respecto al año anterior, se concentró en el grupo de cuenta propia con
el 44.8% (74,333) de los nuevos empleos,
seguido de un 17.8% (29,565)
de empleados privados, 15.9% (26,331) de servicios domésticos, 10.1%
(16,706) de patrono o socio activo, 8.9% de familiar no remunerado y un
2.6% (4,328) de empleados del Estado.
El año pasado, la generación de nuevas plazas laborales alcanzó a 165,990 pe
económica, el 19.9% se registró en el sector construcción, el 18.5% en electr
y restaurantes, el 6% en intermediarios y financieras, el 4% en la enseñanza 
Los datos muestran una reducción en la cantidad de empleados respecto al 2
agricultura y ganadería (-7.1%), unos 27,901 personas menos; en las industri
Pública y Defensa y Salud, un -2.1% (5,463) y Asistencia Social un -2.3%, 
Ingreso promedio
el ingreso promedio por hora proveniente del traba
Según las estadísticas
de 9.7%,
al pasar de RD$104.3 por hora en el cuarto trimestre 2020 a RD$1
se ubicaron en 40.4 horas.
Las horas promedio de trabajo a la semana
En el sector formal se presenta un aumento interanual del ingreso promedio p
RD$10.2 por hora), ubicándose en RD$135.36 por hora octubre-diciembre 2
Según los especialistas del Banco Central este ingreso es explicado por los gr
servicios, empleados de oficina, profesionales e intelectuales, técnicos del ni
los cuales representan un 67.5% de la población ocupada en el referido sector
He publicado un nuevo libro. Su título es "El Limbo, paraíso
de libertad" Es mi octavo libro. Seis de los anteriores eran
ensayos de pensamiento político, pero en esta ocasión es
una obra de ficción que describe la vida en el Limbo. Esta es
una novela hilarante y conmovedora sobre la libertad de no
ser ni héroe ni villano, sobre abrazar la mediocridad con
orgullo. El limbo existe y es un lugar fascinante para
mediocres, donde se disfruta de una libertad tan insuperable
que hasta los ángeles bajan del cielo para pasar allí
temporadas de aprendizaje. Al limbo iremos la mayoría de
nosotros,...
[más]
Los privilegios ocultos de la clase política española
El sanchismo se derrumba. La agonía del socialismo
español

* **Problem requirements**
Which lines of the data contain the word "sobre"? Copy each one.

* **Exercise solution**
una novela hilarante y conmovedora sobre la libertad de no
ser ni héroe ni villano, sobre abrazar la mediocridad con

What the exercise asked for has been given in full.